Retype the entries below word for word, leaving out every picture.

# EXTRACTED MATERIAL
<<<<

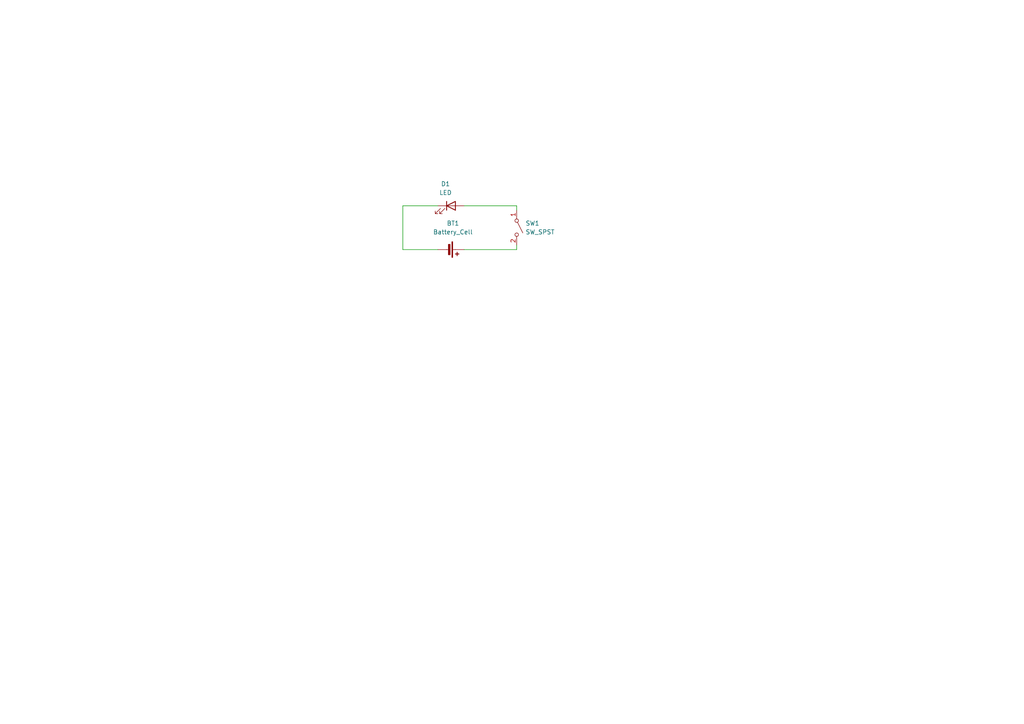
<source format=kicad_sch>
(kicad_sch
	(version 20250114)
	(generator "eeschema")
	(generator_version "9.0")
	(uuid "0ef94b5e-c85a-4e12-a756-8bf4736958b4")
	(paper "A4")
	
	(wire
		(pts
			(xy 116.84 59.69) (xy 116.84 72.39)
		)
		(stroke
			(width 0)
			(type default)
		)
		(uuid "00b0590f-0fe9-41a7-bf32-065167d179c3")
	)
	(wire
		(pts
			(xy 127 59.69) (xy 116.84 59.69)
		)
		(stroke
			(width 0)
			(type default)
		)
		(uuid "141c3f73-e12e-4f47-b37c-6a61a1ddf860")
	)
	(wire
		(pts
			(xy 149.86 60.96) (xy 149.86 59.69)
		)
		(stroke
			(width 0)
			(type default)
		)
		(uuid "15b4eb2a-7c10-4672-bb54-baef12dd4e68")
	)
	(wire
		(pts
			(xy 149.86 72.39) (xy 149.86 71.12)
		)
		(stroke
			(width 0)
			(type default)
		)
		(uuid "a0be754e-a525-4deb-8102-3ff4743d7856")
	)
	(wire
		(pts
			(xy 149.86 59.69) (xy 134.62 59.69)
		)
		(stroke
			(width 0)
			(type default)
		)
		(uuid "ac35171b-fbab-4d95-aff5-669678c10973")
	)
	(wire
		(pts
			(xy 116.84 72.39) (xy 127 72.39)
		)
		(stroke
			(width 0)
			(type default)
		)
		(uuid "c8575d34-7881-4be9-9e22-76a733625796")
	)
	(wire
		(pts
			(xy 134.62 72.39) (xy 149.86 72.39)
		)
		(stroke
			(width 0)
			(type default)
		)
		(uuid "fd5f7407-338b-45b7-9ad4-8e2d6cabad02")
	)
	(symbol
		(lib_id "Switch:SW_SPST")
		(at 149.86 66.04 270)
		(unit 1)
		(exclude_from_sim no)
		(in_bom yes)
		(on_board yes)
		(dnp no)
		(fields_autoplaced yes)
		(uuid "1055a66f-4484-417b-ae98-273ac81daad0")
		(property "Reference" "SW1"
			(at 152.4 64.7699 90)
			(effects
				(font
					(size 1.27 1.27)
				)
				(justify left)
			)
		)
		(property "Value" "SW_SPST"
			(at 152.4 67.3099 90)
			(effects
				(font
					(size 1.27 1.27)
				)
				(justify left)
			)
		)
		(property "Footprint" "Connector_PinHeader_2.54mm:PinHeader_1x02_P2.54mm_Vertical"
			(at 149.86 66.04 0)
			(effects
				(font
					(size 1.27 1.27)
				)
				(hide yes)
			)
		)
		(property "Datasheet" "~"
			(at 149.86 66.04 0)
			(effects
				(font
					(size 1.27 1.27)
				)
				(hide yes)
			)
		)
		(property "Description" "Single Pole Single Throw (SPST) switch"
			(at 149.86 66.04 0)
			(effects
				(font
					(size 1.27 1.27)
				)
				(hide yes)
			)
		)
		(pin "1"
			(uuid "a64ddde7-adb1-40b8-b1b8-3a3722644b4a")
		)
		(pin "2"
			(uuid "c9e4e18a-857a-4c63-ae68-901acfce50fe")
		)
		(instances
			(project ""
				(path "/0ef94b5e-c85a-4e12-a756-8bf4736958b4"
					(reference "SW1")
					(unit 1)
				)
			)
		)
	)
	(symbol
		(lib_id "Device:LED")
		(at 130.81 59.69 0)
		(unit 1)
		(exclude_from_sim no)
		(in_bom yes)
		(on_board yes)
		(dnp no)
		(fields_autoplaced yes)
		(uuid "c73a3b21-518b-49a0-bcbf-536a6eb2f3f8")
		(property "Reference" "D1"
			(at 129.2225 53.34 0)
			(effects
				(font
					(size 1.27 1.27)
				)
			)
		)
		(property "Value" "LED"
			(at 129.2225 55.88 0)
			(effects
				(font
					(size 1.27 1.27)
				)
			)
		)
		(property "Footprint" "LED_THT:LED_D5.0mm"
			(at 130.81 59.69 0)
			(effects
				(font
					(size 1.27 1.27)
				)
				(hide yes)
			)
		)
		(property "Datasheet" "~"
			(at 130.81 59.69 0)
			(effects
				(font
					(size 1.27 1.27)
				)
				(hide yes)
			)
		)
		(property "Description" "Light emitting diode"
			(at 130.81 59.69 0)
			(effects
				(font
					(size 1.27 1.27)
				)
				(hide yes)
			)
		)
		(property "Sim.Pins" "1=K 2=A"
			(at 130.81 59.69 0)
			(effects
				(font
					(size 1.27 1.27)
				)
				(hide yes)
			)
		)
		(pin "2"
			(uuid "48669526-c402-4631-aec3-d48b321f3ead")
		)
		(pin "1"
			(uuid "72a3002d-2f80-4c69-a8e8-b2ce15dc6f71")
		)
		(instances
			(project ""
				(path "/0ef94b5e-c85a-4e12-a756-8bf4736958b4"
					(reference "D1")
					(unit 1)
				)
			)
		)
	)
	(symbol
		(lib_id "Device:Battery_Cell")
		(at 129.54 72.39 270)
		(unit 1)
		(exclude_from_sim no)
		(in_bom yes)
		(on_board yes)
		(dnp no)
		(fields_autoplaced yes)
		(uuid "f1398800-adbe-4953-aecb-8b781b0b6b8b")
		(property "Reference" "BT1"
			(at 131.3815 64.77 90)
			(effects
				(font
					(size 1.27 1.27)
				)
			)
		)
		(property "Value" "Battery_Cell"
			(at 131.3815 67.31 90)
			(effects
				(font
					(size 1.27 1.27)
				)
			)
		)
		(property "Footprint" "Battery:BatteryHolder_Keystone_3034_1x20mm"
			(at 131.064 72.39 90)
			(effects
				(font
					(size 1.27 1.27)
				)
				(hide yes)
			)
		)
		(property "Datasheet" "~"
			(at 131.064 72.39 90)
			(effects
				(font
					(size 1.27 1.27)
				)
				(hide yes)
			)
		)
		(property "Description" "Single-cell battery"
			(at 129.54 72.39 0)
			(effects
				(font
					(size 1.27 1.27)
				)
				(hide yes)
			)
		)
		(pin "1"
			(uuid "ab4dd727-65f9-4ba3-8173-18953a0fd1a0")
		)
		(pin "2"
			(uuid "44463597-0e36-4756-8940-b85bf190f136")
		)
		(instances
			(project ""
				(path "/0ef94b5e-c85a-4e12-a756-8bf4736958b4"
					(reference "BT1")
					(unit 1)
				)
			)
		)
	)
	(sheet_instances
		(path "/"
			(page "1")
		)
	)
	(embedded_fonts no)
)

</source>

>>>>

# FINISHED EXERCISE
<source format=kicad_sch>
(kicad_sch
	(version 20250114)
	(generator "eeschema")
	(generator_version "9.0")
	(uuid "0ef94b5e-c85a-4e12-a756-8bf4736958b4")
	(paper "A4")
	
	(wire
		(pts
			(xy 116.84 59.69) (xy 116.84 72.39)
		)
		(stroke
			(width 0)
			(type default)
		)
		(uuid "00b0590f-0fe9-41a7-bf32-065167d179c3")
	)
	(wire
		(pts
			(xy 127 59.69) (xy 116.84 59.69)
		)
		(stroke
			(width 0)
			(type default)
		)
		(uuid "141c3f73-e12e-4f47-b37c-6a61a1ddf860")
	)
	(wire
		(pts
			(xy 149.86 60.96) (xy 149.86 59.69)
		)
		(stroke
			(width 0)
			(type default)
		)
		(uuid "15b4eb2a-7c10-4672-bb54-baef12dd4e68")
	)
	(wire
		(pts
			(xy 149.86 72.39) (xy 149.86 71.12)
		)
		(stroke
			(width 0)
			(type default)
		)
		(uuid "a0be754e-a525-4deb-8102-3ff4743d7856")
	)
	(wire
		(pts
			(xy 149.86 59.69) (xy 134.62 59.69)
		)
		(stroke
			(width 0)
			(type default)
		)
		(uuid "ac35171b-fbab-4d95-aff5-669678c10973")
	)
	(wire
		(pts
			(xy 116.84 72.39) (xy 127 72.39)
		)
		(stroke
			(width 0)
			(type default)
		)
		(uuid "c8575d34-7881-4be9-9e22-76a733625796")
	)
	(wire
		(pts
			(xy 134.62 72.39) (xy 149.86 72.39)
		)
		(stroke
			(width 0)
			(type default)
		)
		(uuid "fd5f7407-338b-45b7-9ad4-8e2d6cabad02")
	)
	(symbol
		(lib_id "Switch:SW_SPST")
		(at 149.86 66.04 270)
		(unit 1)
		(exclude_from_sim no)
		(in_bom yes)
		(on_board yes)
		(dnp no)
		(fields_autoplaced yes)
		(uuid "1055a66f-4484-417b-ae98-273ac81daad0")
		(property "Reference" "SW1"
			(at 152.4 64.7699 90)
			(effects
				(font
					(size 1.27 1.27)
				)
				(justify left)
			)
		)
		(property "Value" "SW_SPST"
			(at 152.4 67.3099 90)
			(effects
				(font
					(size 1.27 1.27)
				)
				(justify left)
			)
		)
		(property "Footprint" "Connector_PinHeader_2.54mm:PinHeader_1x02_P2.54mm_Vertical"
			(at 149.86 66.04 0)
			(effects
				(font
					(size 1.27 1.27)
				)
				(hide yes)
			)
		)
		(property "Datasheet" "~"
			(at 149.86 66.04 0)
			(effects
				(font
					(size 1.27 1.27)
				)
				(hide yes)
			)
		)
		(property "Description" "Single Pole Single Throw (SPST) switch"
			(at 149.86 66.04 0)
			(effects
				(font
					(size 1.27 1.27)
				)
				(hide yes)
			)
		)
		(pin "1"
			(uuid "a64ddde7-adb1-40b8-b1b8-3a3722644b4a")
		)
		(pin "2"
			(uuid "c9e4e18a-857a-4c63-ae68-901acfce50fe")
		)
		(instances
			(project ""
				(path "/0ef94b5e-c85a-4e12-a756-8bf4736958b4"
					(reference "SW1")
					(unit 1)
				)
			)
		)
	)
	(symbol
		(lib_id "Device:LED")
		(at 130.81 59.69 0)
		(unit 1)
		(exclude_from_sim no)
		(in_bom yes)
		(on_board yes)
		(dnp no)
		(fields_autoplaced yes)
		(uuid "c73a3b21-518b-49a0-bcbf-536a6eb2f3f8")
		(property "Reference" "D1"
			(at 129.2225 53.34 0)
			(effects
				(font
					(size 1.27 1.27)
				)
			)
		)
		(property "Value" "LED"
			(at 129.2225 55.88 0)
			(effects
				(font
					(size 1.27 1.27)
				)
			)
		)
		(property "Footprint" "LED_THT:LED_D5.0mm"
			(at 130.81 59.69 0)
			(effects
				(font
					(size 1.27 1.27)
				)
				(hide yes)
			)
		)
		(property "Datasheet" "~"
			(at 130.81 59.69 0)
			(effects
				(font
					(size 1.27 1.27)
				)
				(hide yes)
			)
		)
		(property "Description" "Light emitting diode"
			(at 130.81 59.69 0)
			(effects
				(font
					(size 1.27 1.27)
				)
				(hide yes)
			)
		)
		(property "Sim.Pins" "1=K 2=A"
			(at 130.81 59.69 0)
			(effects
				(font
					(size 1.27 1.27)
				)
				(hide yes)
			)
		)
		(pin "2"
			(uuid "48669526-c402-4631-aec3-d48b321f3ead")
		)
		(pin "1"
			(uuid "72a3002d-2f80-4c69-a8e8-b2ce15dc6f71")
		)
		(instances
			(project ""
				(path "/0ef94b5e-c85a-4e12-a756-8bf4736958b4"
					(reference "D1")
					(unit 1)
				)
			)
		)
	)
	(symbol
		(lib_id "Device:Battery_Cell")
		(at 129.54 72.39 270)
		(unit 1)
		(exclude_from_sim no)
		(in_bom yes)
		(on_board yes)
		(dnp no)
		(fields_autoplaced yes)
		(uuid "f1398800-adbe-4953-aecb-8b781b0b6b8b")
		(property "Reference" "BT1"
			(at 131.3815 64.77 90)
			(effects
				(font
					(size 1.27 1.27)
				)
			)
		)
		(property "Value" "Battery_Cell"
			(at 131.3815 67.31 90)
			(effects
				(font
					(size 1.27 1.27)
				)
			)
		)
		(property "Footprint" "Battery:BatteryHolder_Keystone_3034_1x20mm"
			(at 131.064 72.39 90)
			(effects
				(font
					(size 1.27 1.27)
				)
				(hide yes)
			)
		)
		(property "Datasheet" "~"
			(at 131.064 72.39 90)
			(effects
				(font
					(size 1.27 1.27)
				)
				(hide yes)
			)
		)
		(property "Description" "Single-cell battery"
			(at 129.54 72.39 0)
			(effects
				(font
					(size 1.27 1.27)
				)
				(hide yes)
			)
		)
		(pin "1"
			(uuid "ab4dd727-65f9-4ba3-8173-18953a0fd1a0")
		)
		(pin "2"
			(uuid "44463597-0e36-4756-8940-b85bf190f136")
		)
		(instances
			(project ""
				(path "/0ef94b5e-c85a-4e12-a756-8bf4736958b4"
					(reference "BT1")
					(unit 1)
				)
			)
		)
	)
	(sheet_instances
		(path "/"
			(page "1")
		)
	)
	(embedded_fonts no)
)

</source>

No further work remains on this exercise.